## Problem
Exactly as written, output the lines below starting from the first and ending with the line that contains "Each member receiving"; omit pictures.

╭─ The data

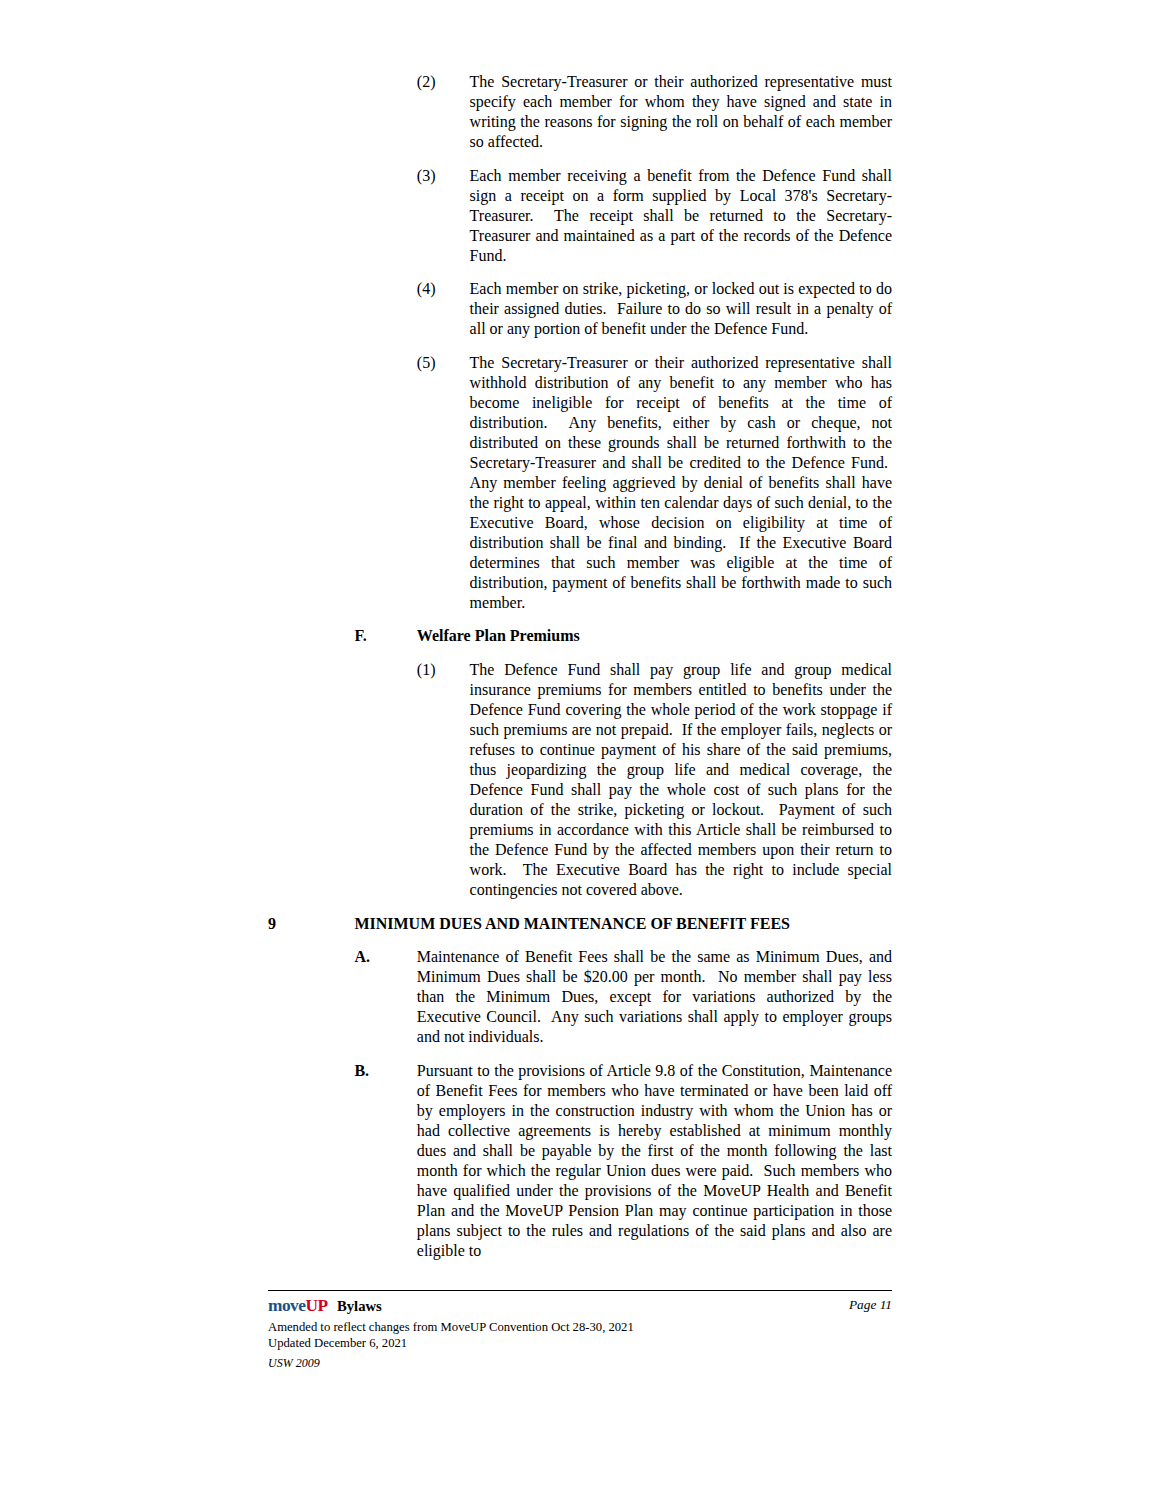(2)
The Secretary-Treasurer or their authorized representative must specify each member for whom they have signed and state in writing the reasons for signing the roll on behalf of each member so affected.
(3)
Each member receiving a benefit from the Defence Fund shall sign a receipt on a form supplied by Local 378's Secretary-Treasurer. The receipt shall be returned to the Secretary-Treasurer and maintained as a part of the records of the Defence Fund.
(4)
Each member on strike, picketing, or locked out is expected to do their assigned duties. Failure to do so will result in a penalty of all or any portion of benefit under the Defence Fund.
(5)
The Secretary-Treasurer or their authorized representative shall withhold distribution of any benefit to any member who has become ineligible for receipt of benefits at the time of distribution. Any benefits, either by cash or cheque, not distributed on these grounds shall be returned forthwith to the Secretary-Treasurer and shall be credited to the Defence Fund. Any member feeling aggrieved by denial of benefits shall have the right to appeal, within ten calendar days of such denial, to the Executive Board, whose decision on eligibility at time of distribution shall be final and binding. If the Executive Board determines that such member was eligible at the time of distribution, payment of benefits shall be forthwith made to such member.
F.
Welfare Plan Premiums
(1)
The Defence Fund shall pay group life and group medical insurance premiums for members entitled to benefits under the Defence Fund covering the whole period of the work stoppage if such premiums are not prepaid. If the employer fails, neglects or refuses to continue payment of his share of the said premiums, thus jeopardizing the group life and medical coverage, the Defence Fund shall pay the whole cost of such plans for the duration of the strike, picketing or lockout. Payment of such premiums in accordance with this Article shall be reimbursed to the Defence Fund by the affected members upon their return to work. The Executive Board has the right to include special contingencies not covered above.
9
MINIMUM DUES AND MAINTENANCE OF BENEFIT FEES
A.
Maintenance of Benefit Fees shall be the same as Minimum Dues, and Minimum Dues shall be $20.00 per month. No member shall pay less than the Minimum Dues, except for variations authorized by the Executive Council. Any such variations shall apply to employer groups and not individuals.
B.
Pursuant to the provisions of Article 9.8 of the Constitution, Maintenance of Benefit Fees for members who have terminated or have been laid off by employers in the construction industry with whom the Union has or had collective agreements is hereby established at minimum monthly dues and shall be payable by the first of the month following the last month for which the regular Union dues were paid. Such members who have qualified under the provisions of the MoveUP Health and Benefit Plan and the MoveUP Pension Plan may continue participation in those plans subject to the rules and regulations of the said plans and also are eligible to
Page 11
moveUP Bylaws
Amended to reflect changes from MoveUP Convention Oct 28-30, 2021
Updated December 6, 2021
USW 2009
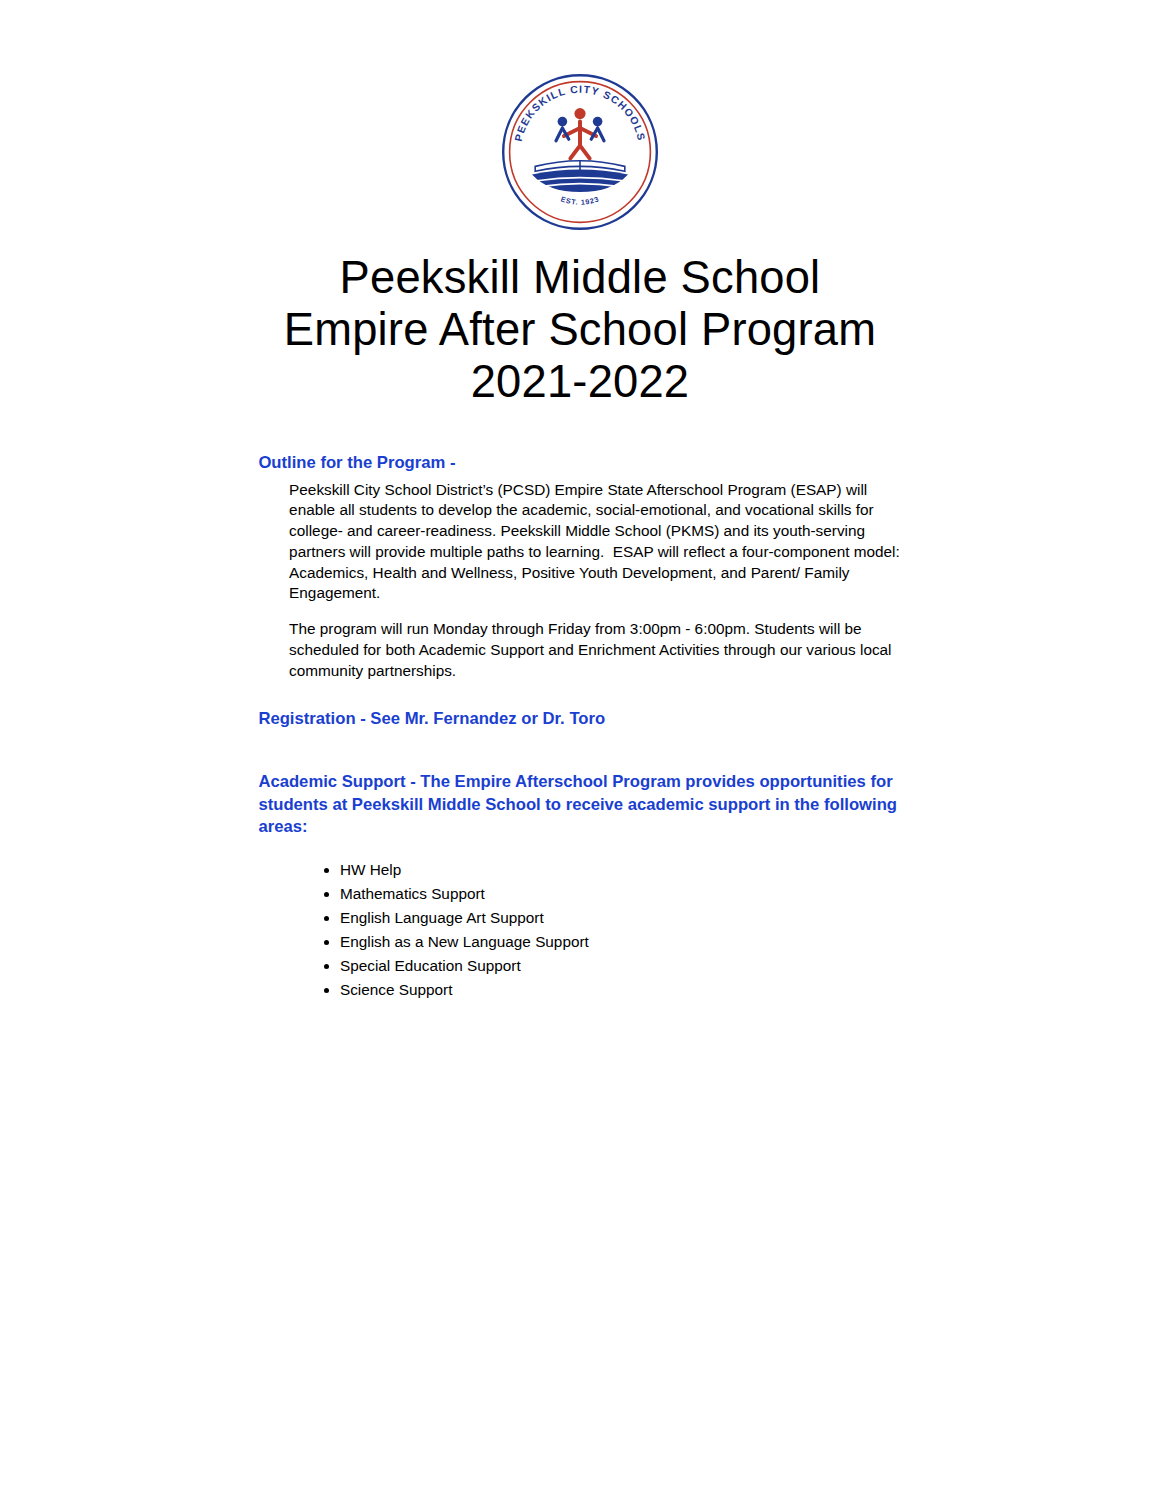PEEKSKILL CITY SCHOOLS EST. 1923
Peekskill Middle School
Empire After School Program
2021-2022
Outline for the Program -
Peekskill City School District’s (PCSD) Empire State Afterschool Program (ESAP) will enable all students to develop the academic, social-emotional, and vocational skills for college- and career-readiness. Peekskill Middle School (PKMS) and its youth-serving partners will provide multiple paths to learning. ESAP will reflect a four-component model: Academics, Health and Wellness, Positive Youth Development, and Parent/ Family Engagement.
The program will run Monday through Friday from 3:00pm - 6:00pm. Students will be scheduled for both Academic Support and Enrichment Activities through our various local community partnerships.
Registration - See Mr. Fernandez or Dr. Toro
Academic Support - The Empire Afterschool Program provides opportunities for students at Peekskill Middle School to receive academic support in the following areas:
HW Help
Mathematics Support
English Language Art Support
English as a New Language Support
Special Education Support
Science Support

╰─

## Task response
(2)
The Secretary-Treasurer or their authorized representative must specify each member for whom they have signed and state in writing the reasons for signing the roll on behalf of each member so affected.
(3)
Each member receiving a benefit from the Defence Fund shall sign a receipt on a form supplied by Local 378's Secretary-Treasurer. The receipt shall be returned to the Secretary-Treasurer and maintained as a part of the records of the Defence Fund.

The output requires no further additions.